A storm has come and settled in, blowing snow and strong winds. Reminding us if we had any doubt that summer is over. The last of the remaining leaves, brown and tired in the tucked away pockets of Aspen hidden along the hillsides, are stripped clear. Vehicles can be seen driving down river. Fewer and fewer drive up.
Despite the weather, not conditions one would choose to saddle up in, we hit the trail; ride up into the Utes to help a friend. It is times likes this I am grateful for friends and neighbors, not because they have given me the excuse to be out riding in the snow. Believe me, it’s cold and wet, and when the third pair of insulated gloves get frozen and soaked, we question our reasoning. Physical duress is not something I grew up with. Suburbia was all about comfort. Being cold and tired and sore and often injured for a living and a lifestyle was not something I considered. These were things to be avoided. I have learned to accept them. And often times, appreciate them. It is this physical discomfort which allows us to be here, to find the beauty so elusive to the mountain because it’s just a little further, just a little harder to get to, just out there in some nasty weather…
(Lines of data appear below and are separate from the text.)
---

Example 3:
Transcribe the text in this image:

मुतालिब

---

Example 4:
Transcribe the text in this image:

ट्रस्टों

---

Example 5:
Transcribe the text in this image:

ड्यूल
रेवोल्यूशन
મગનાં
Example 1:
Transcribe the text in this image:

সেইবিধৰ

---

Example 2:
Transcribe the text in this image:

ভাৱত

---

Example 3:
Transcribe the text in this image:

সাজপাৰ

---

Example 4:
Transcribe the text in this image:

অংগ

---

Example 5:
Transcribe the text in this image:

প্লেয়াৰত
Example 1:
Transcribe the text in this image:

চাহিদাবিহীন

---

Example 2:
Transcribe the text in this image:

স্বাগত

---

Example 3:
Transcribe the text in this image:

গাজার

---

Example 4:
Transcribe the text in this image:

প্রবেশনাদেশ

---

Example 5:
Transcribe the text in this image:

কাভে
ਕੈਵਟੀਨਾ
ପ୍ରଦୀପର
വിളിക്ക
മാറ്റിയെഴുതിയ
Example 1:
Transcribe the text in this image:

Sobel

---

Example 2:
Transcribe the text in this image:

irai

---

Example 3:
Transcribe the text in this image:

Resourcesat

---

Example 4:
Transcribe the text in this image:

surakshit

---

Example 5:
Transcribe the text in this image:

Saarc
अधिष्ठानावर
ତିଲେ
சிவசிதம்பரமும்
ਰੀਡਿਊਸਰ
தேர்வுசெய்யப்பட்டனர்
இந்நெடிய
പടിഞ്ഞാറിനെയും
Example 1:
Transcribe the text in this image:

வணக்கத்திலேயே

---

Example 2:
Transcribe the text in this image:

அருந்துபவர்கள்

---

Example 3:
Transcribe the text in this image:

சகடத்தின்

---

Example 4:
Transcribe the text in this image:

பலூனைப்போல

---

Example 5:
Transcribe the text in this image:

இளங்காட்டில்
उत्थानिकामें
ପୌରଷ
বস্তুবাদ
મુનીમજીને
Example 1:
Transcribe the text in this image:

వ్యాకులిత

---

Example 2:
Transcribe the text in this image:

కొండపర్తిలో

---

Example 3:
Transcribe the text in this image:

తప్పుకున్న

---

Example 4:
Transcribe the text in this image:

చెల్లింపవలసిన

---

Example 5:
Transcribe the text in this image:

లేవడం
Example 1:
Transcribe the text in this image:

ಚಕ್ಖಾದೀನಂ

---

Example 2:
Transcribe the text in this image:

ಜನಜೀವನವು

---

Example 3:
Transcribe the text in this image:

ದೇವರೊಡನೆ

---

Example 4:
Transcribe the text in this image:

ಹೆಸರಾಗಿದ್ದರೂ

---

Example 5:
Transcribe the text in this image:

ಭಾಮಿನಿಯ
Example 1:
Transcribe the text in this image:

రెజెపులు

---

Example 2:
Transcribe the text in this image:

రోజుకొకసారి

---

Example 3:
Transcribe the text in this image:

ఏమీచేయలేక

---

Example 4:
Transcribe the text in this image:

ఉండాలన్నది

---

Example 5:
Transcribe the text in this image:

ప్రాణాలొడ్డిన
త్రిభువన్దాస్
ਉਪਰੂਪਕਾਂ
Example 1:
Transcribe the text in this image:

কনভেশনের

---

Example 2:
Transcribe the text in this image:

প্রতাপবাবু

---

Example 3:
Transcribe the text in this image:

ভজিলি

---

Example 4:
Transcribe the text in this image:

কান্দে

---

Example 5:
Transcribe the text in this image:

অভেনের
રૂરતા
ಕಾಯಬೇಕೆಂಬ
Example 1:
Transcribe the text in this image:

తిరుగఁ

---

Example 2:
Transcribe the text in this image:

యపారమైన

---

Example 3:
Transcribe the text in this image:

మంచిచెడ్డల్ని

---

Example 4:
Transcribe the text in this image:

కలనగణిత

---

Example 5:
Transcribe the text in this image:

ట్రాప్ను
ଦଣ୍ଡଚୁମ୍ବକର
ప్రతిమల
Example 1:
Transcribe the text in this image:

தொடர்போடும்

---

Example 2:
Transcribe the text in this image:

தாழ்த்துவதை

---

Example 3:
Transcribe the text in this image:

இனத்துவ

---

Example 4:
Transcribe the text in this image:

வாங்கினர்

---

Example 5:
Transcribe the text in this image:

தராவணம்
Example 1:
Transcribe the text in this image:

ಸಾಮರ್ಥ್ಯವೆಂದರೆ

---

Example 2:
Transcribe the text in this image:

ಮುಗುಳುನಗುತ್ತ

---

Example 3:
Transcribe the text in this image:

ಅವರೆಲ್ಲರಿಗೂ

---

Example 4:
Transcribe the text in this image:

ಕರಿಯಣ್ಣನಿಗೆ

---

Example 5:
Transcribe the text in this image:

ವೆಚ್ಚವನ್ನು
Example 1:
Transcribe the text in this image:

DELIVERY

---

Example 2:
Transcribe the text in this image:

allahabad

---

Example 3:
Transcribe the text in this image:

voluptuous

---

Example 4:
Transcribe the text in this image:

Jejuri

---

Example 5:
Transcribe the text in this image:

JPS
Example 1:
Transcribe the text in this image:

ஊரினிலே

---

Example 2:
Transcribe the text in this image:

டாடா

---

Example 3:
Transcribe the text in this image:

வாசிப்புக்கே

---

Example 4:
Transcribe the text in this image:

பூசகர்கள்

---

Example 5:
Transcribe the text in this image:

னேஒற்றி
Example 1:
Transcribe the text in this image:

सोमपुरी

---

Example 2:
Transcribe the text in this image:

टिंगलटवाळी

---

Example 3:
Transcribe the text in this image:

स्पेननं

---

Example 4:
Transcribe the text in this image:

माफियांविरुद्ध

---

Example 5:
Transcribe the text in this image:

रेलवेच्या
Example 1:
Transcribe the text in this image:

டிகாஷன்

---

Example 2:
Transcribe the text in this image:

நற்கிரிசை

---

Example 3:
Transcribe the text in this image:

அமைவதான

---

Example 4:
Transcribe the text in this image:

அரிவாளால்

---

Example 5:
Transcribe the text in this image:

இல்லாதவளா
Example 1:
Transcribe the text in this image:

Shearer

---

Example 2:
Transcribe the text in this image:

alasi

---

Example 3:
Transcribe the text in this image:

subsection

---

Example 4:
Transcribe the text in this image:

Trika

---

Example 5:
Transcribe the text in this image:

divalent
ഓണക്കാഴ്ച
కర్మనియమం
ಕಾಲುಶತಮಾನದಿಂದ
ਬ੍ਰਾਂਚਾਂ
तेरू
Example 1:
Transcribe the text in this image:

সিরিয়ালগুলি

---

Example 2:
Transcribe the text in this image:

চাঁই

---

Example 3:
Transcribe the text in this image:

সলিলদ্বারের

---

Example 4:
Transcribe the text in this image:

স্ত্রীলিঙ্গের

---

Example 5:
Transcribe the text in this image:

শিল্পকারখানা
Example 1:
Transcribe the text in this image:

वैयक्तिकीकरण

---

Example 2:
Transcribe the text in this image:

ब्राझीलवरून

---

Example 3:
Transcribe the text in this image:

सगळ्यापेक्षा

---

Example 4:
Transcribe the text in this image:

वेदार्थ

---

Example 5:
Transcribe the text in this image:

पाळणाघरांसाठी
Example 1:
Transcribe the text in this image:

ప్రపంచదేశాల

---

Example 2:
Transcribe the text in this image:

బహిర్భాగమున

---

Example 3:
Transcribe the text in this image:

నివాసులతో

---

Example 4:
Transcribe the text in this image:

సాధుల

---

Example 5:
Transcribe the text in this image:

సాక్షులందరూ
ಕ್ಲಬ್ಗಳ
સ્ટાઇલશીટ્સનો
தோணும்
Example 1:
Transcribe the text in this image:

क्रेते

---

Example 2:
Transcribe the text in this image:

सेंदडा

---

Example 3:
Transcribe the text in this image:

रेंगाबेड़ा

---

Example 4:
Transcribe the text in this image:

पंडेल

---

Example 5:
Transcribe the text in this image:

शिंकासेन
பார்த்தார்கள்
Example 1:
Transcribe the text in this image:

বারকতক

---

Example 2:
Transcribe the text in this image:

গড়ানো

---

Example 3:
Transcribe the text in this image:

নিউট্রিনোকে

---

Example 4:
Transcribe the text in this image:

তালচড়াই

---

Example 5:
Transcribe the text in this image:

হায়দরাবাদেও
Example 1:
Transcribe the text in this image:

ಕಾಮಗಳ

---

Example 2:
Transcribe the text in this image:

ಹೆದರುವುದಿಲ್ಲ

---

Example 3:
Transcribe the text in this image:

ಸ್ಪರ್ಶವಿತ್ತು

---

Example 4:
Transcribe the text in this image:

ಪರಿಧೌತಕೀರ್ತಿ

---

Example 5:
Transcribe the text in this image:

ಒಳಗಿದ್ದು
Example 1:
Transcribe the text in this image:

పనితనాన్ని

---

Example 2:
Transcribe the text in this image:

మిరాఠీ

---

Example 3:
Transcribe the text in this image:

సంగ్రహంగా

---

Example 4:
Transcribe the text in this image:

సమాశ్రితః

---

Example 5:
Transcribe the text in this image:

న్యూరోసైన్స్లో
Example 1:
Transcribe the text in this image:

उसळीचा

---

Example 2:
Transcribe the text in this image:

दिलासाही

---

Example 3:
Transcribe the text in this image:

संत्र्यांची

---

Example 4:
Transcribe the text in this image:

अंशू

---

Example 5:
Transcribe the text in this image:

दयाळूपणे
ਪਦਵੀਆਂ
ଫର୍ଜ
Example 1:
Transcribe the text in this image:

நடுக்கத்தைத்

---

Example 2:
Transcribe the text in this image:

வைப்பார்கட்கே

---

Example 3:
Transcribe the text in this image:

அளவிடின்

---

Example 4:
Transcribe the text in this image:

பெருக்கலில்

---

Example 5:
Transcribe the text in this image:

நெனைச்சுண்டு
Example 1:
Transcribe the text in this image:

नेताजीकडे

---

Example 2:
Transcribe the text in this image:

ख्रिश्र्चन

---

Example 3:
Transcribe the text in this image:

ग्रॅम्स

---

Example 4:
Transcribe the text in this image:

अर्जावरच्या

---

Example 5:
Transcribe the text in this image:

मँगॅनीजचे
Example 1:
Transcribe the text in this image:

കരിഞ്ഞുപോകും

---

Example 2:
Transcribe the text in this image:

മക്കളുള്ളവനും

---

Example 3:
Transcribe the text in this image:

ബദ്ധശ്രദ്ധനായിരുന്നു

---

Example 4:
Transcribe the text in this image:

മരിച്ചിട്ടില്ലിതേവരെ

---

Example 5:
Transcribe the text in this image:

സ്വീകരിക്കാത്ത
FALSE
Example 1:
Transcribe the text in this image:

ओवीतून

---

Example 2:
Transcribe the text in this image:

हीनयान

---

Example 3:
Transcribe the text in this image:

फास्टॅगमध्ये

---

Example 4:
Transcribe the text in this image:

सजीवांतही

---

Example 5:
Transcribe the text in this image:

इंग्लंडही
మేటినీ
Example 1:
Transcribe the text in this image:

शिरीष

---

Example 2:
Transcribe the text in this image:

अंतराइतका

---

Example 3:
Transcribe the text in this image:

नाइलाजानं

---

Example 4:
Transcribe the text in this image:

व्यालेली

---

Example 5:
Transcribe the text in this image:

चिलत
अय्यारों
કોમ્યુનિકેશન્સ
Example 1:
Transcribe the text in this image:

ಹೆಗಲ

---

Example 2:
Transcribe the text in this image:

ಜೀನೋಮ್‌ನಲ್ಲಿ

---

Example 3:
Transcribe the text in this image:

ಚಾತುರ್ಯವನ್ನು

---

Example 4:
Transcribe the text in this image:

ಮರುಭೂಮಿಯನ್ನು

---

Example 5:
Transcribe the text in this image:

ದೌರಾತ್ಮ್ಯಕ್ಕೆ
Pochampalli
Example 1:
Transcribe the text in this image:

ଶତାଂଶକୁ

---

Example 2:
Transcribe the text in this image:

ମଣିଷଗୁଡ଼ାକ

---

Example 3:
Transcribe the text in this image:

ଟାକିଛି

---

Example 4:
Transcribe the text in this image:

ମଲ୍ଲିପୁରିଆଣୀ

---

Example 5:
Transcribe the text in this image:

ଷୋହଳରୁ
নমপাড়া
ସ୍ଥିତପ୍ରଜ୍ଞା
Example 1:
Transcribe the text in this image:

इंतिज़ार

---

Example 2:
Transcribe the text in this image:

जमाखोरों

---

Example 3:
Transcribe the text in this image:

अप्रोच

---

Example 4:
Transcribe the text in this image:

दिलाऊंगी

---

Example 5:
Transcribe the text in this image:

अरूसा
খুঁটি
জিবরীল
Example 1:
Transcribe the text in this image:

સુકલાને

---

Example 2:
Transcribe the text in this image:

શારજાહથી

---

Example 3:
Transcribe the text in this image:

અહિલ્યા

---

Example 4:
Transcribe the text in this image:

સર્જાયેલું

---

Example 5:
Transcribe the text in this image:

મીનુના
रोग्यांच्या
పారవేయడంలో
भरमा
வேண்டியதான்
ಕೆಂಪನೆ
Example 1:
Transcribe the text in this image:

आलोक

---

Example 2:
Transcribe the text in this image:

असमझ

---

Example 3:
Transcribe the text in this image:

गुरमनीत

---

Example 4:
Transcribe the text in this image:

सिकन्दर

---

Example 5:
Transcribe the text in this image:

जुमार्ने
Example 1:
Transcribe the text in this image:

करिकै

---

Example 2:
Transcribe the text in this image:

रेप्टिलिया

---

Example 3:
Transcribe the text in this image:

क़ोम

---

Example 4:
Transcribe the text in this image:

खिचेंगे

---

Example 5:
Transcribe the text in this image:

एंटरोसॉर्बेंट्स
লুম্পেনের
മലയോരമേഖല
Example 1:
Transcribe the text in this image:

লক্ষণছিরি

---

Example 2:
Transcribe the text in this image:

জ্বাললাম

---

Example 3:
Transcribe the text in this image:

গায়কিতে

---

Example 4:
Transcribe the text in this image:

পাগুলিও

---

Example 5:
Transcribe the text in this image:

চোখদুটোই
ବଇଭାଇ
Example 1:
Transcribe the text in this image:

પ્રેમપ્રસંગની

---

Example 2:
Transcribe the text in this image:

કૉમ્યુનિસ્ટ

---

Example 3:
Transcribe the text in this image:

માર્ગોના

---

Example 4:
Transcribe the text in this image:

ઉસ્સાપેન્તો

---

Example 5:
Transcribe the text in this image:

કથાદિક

No, the reasoning, the importance, is much more. It’s that acceptance that you’re there to help out in a pinch. It’s that underlying knowledge that if it were your leg broken, you might be able to ask for help in turn… Hopefully that won’t happen. But you can be sure, it will be something someday. It always is.
In any case, it’s a sense of community, one that is precious to me, and essential to living and working in the mountains. Not just folks here to get away, but here to be a part. People who come here, stay here, commit to the land, to making it work and making a living. In these harsh conditions, that means helping each other out when need be. Riding up to help at camp in a moments notice. Lending a hand; lending a horse. Clearing a trail you know others have stumbled on. Little things, usually. These things don’t need thank yous or repayment or compensation. It’s part of the deal of community. Someday, perhaps, it will be you asking the favor, someday me. We both can help. We both can ask. And in the meanwhile, we don’t need to see each other for months if our lives get too busy or keep us tucked away for the winter. We don’t need to mention it, to fuss over it, to make it anything more than what it is. A simple sense of community.